REQUIRED TASK:
Copy out the lines from the one with "scientific name: Ehretia microphylla" through the one with "locality: Pak Shik", swapping "country" for "nation" and changing nothing else.

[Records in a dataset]
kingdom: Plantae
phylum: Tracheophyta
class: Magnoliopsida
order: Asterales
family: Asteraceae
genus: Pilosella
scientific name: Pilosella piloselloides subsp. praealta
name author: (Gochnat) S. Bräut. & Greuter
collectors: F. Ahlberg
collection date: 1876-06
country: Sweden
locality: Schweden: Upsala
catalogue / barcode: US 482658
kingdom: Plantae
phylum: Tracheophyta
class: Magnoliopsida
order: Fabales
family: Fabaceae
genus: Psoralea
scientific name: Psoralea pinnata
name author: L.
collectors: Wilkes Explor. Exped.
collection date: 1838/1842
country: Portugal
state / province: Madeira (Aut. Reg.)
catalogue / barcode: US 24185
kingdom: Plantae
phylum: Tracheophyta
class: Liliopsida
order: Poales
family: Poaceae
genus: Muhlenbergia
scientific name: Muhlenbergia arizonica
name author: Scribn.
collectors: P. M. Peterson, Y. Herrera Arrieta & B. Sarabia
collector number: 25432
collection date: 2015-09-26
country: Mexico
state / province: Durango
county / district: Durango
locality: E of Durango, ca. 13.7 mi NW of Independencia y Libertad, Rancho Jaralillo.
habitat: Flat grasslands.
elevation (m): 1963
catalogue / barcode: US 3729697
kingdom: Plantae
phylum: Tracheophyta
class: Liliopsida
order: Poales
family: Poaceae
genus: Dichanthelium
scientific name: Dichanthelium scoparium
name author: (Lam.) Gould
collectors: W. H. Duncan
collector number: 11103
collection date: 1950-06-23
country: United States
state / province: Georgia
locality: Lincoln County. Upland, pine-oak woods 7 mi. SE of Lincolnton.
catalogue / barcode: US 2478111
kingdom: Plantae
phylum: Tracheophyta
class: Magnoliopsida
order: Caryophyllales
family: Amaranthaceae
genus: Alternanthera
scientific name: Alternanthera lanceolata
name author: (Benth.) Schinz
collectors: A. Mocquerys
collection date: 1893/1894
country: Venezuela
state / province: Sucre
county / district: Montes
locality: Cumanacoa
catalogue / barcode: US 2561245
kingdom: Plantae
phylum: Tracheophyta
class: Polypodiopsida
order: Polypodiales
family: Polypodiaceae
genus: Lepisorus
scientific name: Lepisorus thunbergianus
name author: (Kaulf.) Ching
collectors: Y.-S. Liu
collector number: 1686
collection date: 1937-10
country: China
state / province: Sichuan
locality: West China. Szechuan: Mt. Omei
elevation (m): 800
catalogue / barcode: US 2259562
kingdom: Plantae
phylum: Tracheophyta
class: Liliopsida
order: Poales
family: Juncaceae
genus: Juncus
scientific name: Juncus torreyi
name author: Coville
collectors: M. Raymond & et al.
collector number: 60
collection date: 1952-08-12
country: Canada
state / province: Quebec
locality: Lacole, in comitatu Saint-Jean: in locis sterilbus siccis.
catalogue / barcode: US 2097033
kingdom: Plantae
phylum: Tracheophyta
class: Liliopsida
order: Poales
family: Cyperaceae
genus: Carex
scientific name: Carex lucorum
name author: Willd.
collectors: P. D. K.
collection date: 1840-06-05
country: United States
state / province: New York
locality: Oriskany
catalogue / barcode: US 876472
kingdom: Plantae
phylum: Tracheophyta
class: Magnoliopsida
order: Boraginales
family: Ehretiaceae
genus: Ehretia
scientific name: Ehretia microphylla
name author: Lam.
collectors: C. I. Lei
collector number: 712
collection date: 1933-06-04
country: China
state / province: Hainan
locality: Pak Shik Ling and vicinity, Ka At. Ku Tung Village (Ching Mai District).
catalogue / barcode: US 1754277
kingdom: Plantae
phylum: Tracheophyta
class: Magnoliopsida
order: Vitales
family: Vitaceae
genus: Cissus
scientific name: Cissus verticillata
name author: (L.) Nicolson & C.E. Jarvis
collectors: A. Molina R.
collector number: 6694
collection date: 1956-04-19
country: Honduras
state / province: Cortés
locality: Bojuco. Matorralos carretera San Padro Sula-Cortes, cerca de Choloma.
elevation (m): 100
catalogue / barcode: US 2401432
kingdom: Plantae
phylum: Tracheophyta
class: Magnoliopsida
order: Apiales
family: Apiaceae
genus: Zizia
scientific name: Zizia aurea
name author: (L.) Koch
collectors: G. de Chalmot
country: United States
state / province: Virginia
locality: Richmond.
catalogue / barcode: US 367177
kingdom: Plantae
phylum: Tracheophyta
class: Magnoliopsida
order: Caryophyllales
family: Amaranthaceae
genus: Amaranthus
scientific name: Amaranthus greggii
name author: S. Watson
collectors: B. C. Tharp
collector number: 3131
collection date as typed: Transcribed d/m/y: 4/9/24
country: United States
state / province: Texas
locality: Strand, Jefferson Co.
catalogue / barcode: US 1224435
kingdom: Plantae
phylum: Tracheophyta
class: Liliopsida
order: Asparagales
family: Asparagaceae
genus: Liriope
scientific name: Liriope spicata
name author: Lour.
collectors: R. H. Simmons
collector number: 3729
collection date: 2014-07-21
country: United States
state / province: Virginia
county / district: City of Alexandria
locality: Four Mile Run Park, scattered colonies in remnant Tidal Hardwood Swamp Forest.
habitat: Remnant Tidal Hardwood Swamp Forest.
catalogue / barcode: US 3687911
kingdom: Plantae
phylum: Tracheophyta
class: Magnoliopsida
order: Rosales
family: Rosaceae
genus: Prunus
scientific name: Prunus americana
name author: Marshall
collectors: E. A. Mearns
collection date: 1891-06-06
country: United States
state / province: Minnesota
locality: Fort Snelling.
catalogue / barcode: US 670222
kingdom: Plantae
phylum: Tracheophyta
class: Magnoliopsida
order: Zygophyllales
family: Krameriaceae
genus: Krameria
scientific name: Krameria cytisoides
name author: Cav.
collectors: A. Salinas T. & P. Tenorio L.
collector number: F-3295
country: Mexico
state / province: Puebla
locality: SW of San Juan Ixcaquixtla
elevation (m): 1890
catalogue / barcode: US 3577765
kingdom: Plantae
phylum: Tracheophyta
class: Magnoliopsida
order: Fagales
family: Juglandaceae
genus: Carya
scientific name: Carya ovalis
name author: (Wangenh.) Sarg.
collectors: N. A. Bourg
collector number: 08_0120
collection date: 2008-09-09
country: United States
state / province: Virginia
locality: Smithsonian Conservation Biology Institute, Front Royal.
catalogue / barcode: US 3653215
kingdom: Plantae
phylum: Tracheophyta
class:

SOLVED EXERCISE:
scientific name: Ehretia microphylla
name author: Lam.
collectors: C. I. Lei
collector number: 712
collection date: 1933-06-04
nation: China
state / province: Hainan
locality: Pak Shik Ling and vicinity, Ka At. Ku Tung Village (Ching Mai District).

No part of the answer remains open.